Top of Source information

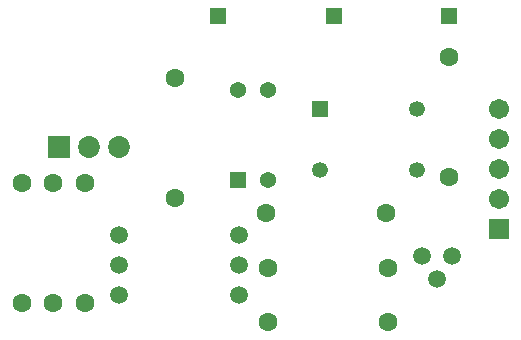
<source format=gts>
G04*
G04 #@! TF.GenerationSoftware,Altium Limited,Altium Designer,22.3.1 (43)*
G04*
G04 Layer_Color=8388736*
%FSLAX25Y25*%
%MOIN*%
G70*
G04*
G04 #@! TF.SameCoordinates,E4ED8E47-D218-4FBD-A3A2-710C509649A8*
G04*
G04*
G04 #@! TF.FilePolarity,Negative*
G04*
G01*
G75*
%ADD15C,0.05950*%
%ADD16C,0.05400*%
%ADD17R,0.05400X0.05400*%
%ADD18R,0.07300X0.07300*%
%ADD19C,0.07300*%
%ADD20C,0.06312*%
%ADD21R,0.06706X0.06706*%
%ADD22C,0.06706*%
%ADD23R,0.05682X0.05682*%
%ADD24C,0.05288*%
%ADD25R,0.05288X0.05288*%
D15*
X571500Y368000D02*
D03*
X576500Y360500D02*
D03*
X581500Y368000D02*
D03*
X470500Y375000D02*
D03*
Y365000D02*
D03*
Y355000D02*
D03*
X510500D02*
D03*
Y365000D02*
D03*
Y375000D02*
D03*
D16*
X510000Y423500D02*
D03*
X520000D02*
D03*
Y393500D02*
D03*
D17*
X510000D02*
D03*
D18*
X450500Y404500D02*
D03*
D19*
X460500D02*
D03*
X470500D02*
D03*
D20*
X520000Y346000D02*
D03*
X560000D02*
D03*
Y364000D02*
D03*
X520000D02*
D03*
X559500Y382500D02*
D03*
X519500D02*
D03*
X580500Y394500D02*
D03*
Y434500D02*
D03*
X459000Y352500D02*
D03*
Y392500D02*
D03*
X489000Y427500D02*
D03*
Y387500D02*
D03*
X438000Y352500D02*
D03*
Y392500D02*
D03*
X448500Y352500D02*
D03*
Y392500D02*
D03*
D21*
X597000Y377000D02*
D03*
D22*
Y387000D02*
D03*
Y397000D02*
D03*
Y407000D02*
D03*
Y417000D02*
D03*
D23*
X580500Y448000D02*
D03*
X542000D02*
D03*
X503500D02*
D03*
D24*
X569740Y417039D02*
D03*
Y396961D02*
D03*
X537260D02*
D03*
D25*
Y417039D02*
D03*
M02*

</source>
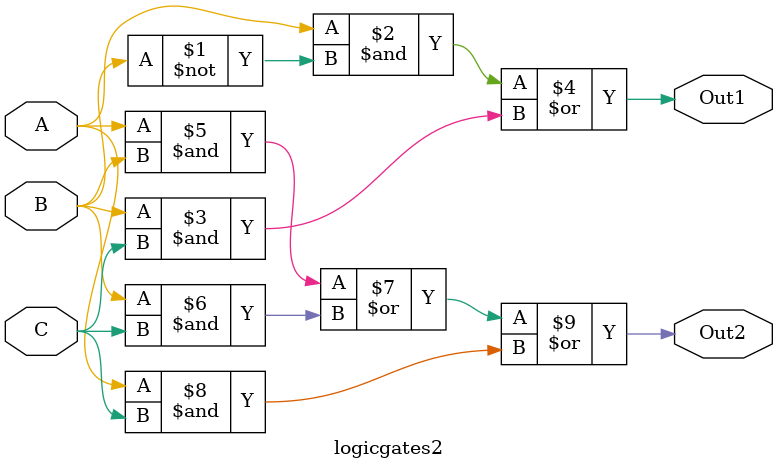
<source format=v>
module logicgates2(Out1, Out2, A, B, C); 

input A, B, C;
output Out1, Out2;

assign Out1 = (A & ~B) | (B & C);
assign Out2 = (A & B) | (B & C) | (A & C);

endmodule
</source>
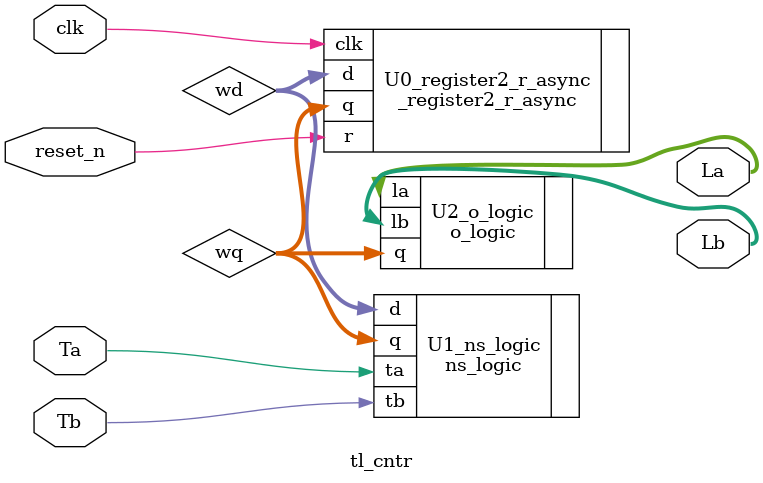
<source format=v>
module tl_cntr(clk, reset_n, Ta, Tb, La, Lb); // top module
	input clk, reset_n, Ta, Tb; // sensor
	output [1:0] La, Lb; // light
	wire [1:0] wd,wq;
	
	_register2_r_async U0_register2_r_async(.clk(clk),.r(reset_n),.d(wd),.q(wq));
	ns_logic U1_ns_logic(.q(wq),.ta(Ta),.tb(Tb),.d(wd));
	o_logic U2_o_logic(.la(La),.lb(Lb),.q(wq));
	
endmodule
</source>
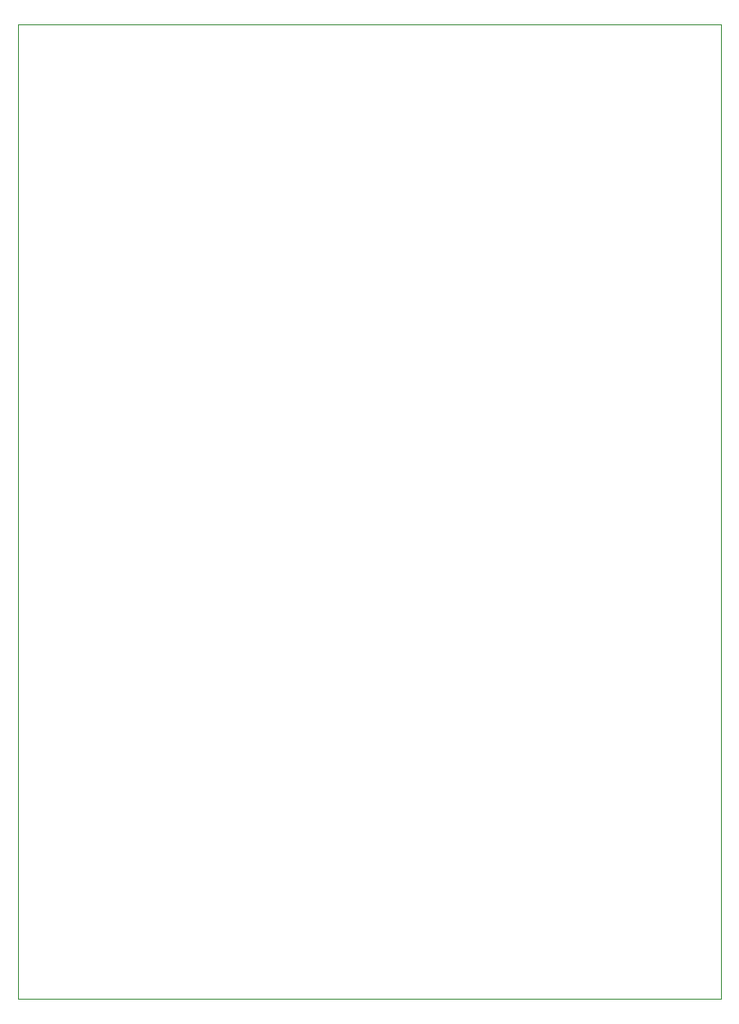
<source format=gbr>
%TF.GenerationSoftware,KiCad,Pcbnew,7.0.10-7.0.10~ubuntu22.04.1*%
%TF.CreationDate,2024-02-16T12:07:06-05:00*%
%TF.ProjectId,kicad,6b696361-642e-46b6-9963-61645f706362,rev?*%
%TF.SameCoordinates,Original*%
%TF.FileFunction,Profile,NP*%
%FSLAX46Y46*%
G04 Gerber Fmt 4.6, Leading zero omitted, Abs format (unit mm)*
G04 Created by KiCad (PCBNEW 7.0.10-7.0.10~ubuntu22.04.1) date 2024-02-16 12:07:06*
%MOMM*%
%LPD*%
G01*
G04 APERTURE LIST*
%TA.AperFunction,Profile*%
%ADD10C,0.100000*%
%TD*%
G04 APERTURE END LIST*
D10*
X100330000Y-67310000D02*
X166370000Y-67310000D01*
X166370000Y-158750000D01*
X100330000Y-158750000D01*
X100330000Y-67310000D01*
M02*

</source>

Bottom of Source information

| Your goal |
When you reach a picture in the records above, pass over it and transcribe the rest exactly.

| Written answer |
<source format=gts>
G04*
G04 #@! TF.GenerationSoftware,Altium Limited,Altium Designer,22.3.1 (43)*
G04*
G04 Layer_Color=8388736*
%FSLAX25Y25*%
%MOIN*%
G70*
G04*
G04 #@! TF.SameCoordinates,E4ED8E47-D218-4FBD-A3A2-710C509649A8*
G04*
G04*
G04 #@! TF.FilePolarity,Negative*
G04*
G01*
G75*
%ADD15C,0.05950*%
%ADD16C,0.05400*%
%ADD17R,0.05400X0.05400*%
%ADD18R,0.07300X0.07300*%
%ADD19C,0.07300*%
%ADD20C,0.06312*%
%ADD21R,0.06706X0.06706*%
%ADD22C,0.06706*%
%ADD23R,0.05682X0.05682*%
%ADD24C,0.05288*%
%ADD25R,0.05288X0.05288*%
D15*
X571500Y368000D02*
D03*
X576500Y360500D02*
D03*
X581500Y368000D02*
D03*
X470500Y375000D02*
D03*
Y365000D02*
D03*
Y355000D02*
D03*
X510500D02*
D03*
Y365000D02*
D03*
Y375000D02*
D03*
D16*
X510000Y423500D02*
D03*
X520000D02*
D03*
Y393500D02*
D03*
D17*
X510000D02*
D03*
D18*
X450500Y404500D02*
D03*
D19*
X460500D02*
D03*
X470500D02*
D03*
D20*
X520000Y346000D02*
D03*
X560000D02*
D03*
Y364000D02*
D03*
X520000D02*
D03*
X559500Y382500D02*
D03*
X519500D02*
D03*
X580500Y394500D02*
D03*
Y434500D02*
D03*
X459000Y352500D02*
D03*
Y392500D02*
D03*
X489000Y427500D02*
D03*
Y387500D02*
D03*
X438000Y352500D02*
D03*
Y392500D02*
D03*
X448500Y352500D02*
D03*
Y392500D02*
D03*
D21*
X597000Y377000D02*
D03*
D22*
Y387000D02*
D03*
Y397000D02*
D03*
Y407000D02*
D03*
Y417000D02*
D03*
D23*
X580500Y448000D02*
D03*
X542000D02*
D03*
X503500D02*
D03*
D24*
X569740Y417039D02*
D03*
Y396961D02*
D03*
X537260D02*
D03*
D25*
Y417039D02*
D03*
M02*

</source>
<source format=v>
module logicgates2(Out1, Out2, A, B, C); 

input A, B, C;
output Out1, Out2;

assign Out1 = (A & ~B) | (B & C);
assign Out2 = (A & B) | (B & C) | (A & C);

endmodule
</source>
<source format=v>
module tl_cntr(clk, reset_n, Ta, Tb, La, Lb); // top module
	input clk, reset_n, Ta, Tb; // sensor
	output [1:0] La, Lb; // light
	wire [1:0] wd,wq;
	
	_register2_r_async U0_register2_r_async(.clk(clk),.r(reset_n),.d(wd),.q(wq));
	ns_logic U1_ns_logic(.q(wq),.ta(Ta),.tb(Tb),.d(wd));
	o_logic U2_o_logic(.la(La),.lb(Lb),.q(wq));
	
endmodule
</source>
<source format=gbr>
%TF.GenerationSoftware,KiCad,Pcbnew,7.0.10-7.0.10~ubuntu22.04.1*%
%TF.CreationDate,2024-02-16T12:07:06-05:00*%
%TF.ProjectId,kicad,6b696361-642e-46b6-9963-61645f706362,rev?*%
%TF.SameCoordinates,Original*%
%TF.FileFunction,Profile,NP*%
%FSLAX46Y46*%
G04 Gerber Fmt 4.6, Leading zero omitted, Abs format (unit mm)*
G04 Created by KiCad (PCBNEW 7.0.10-7.0.10~ubuntu22.04.1) date 2024-02-16 12:07:06*
%MOMM*%
%LPD*%
G01*
G04 APERTURE LIST*
%TA.AperFunction,Profile*%
%ADD10C,0.100000*%
%TD*%
G04 APERTURE END LIST*
D10*
X100330000Y-67310000D02*
X166370000Y-67310000D01*
X166370000Y-158750000D01*
X100330000Y-158750000D01*
X100330000Y-67310000D01*
M02*

</source>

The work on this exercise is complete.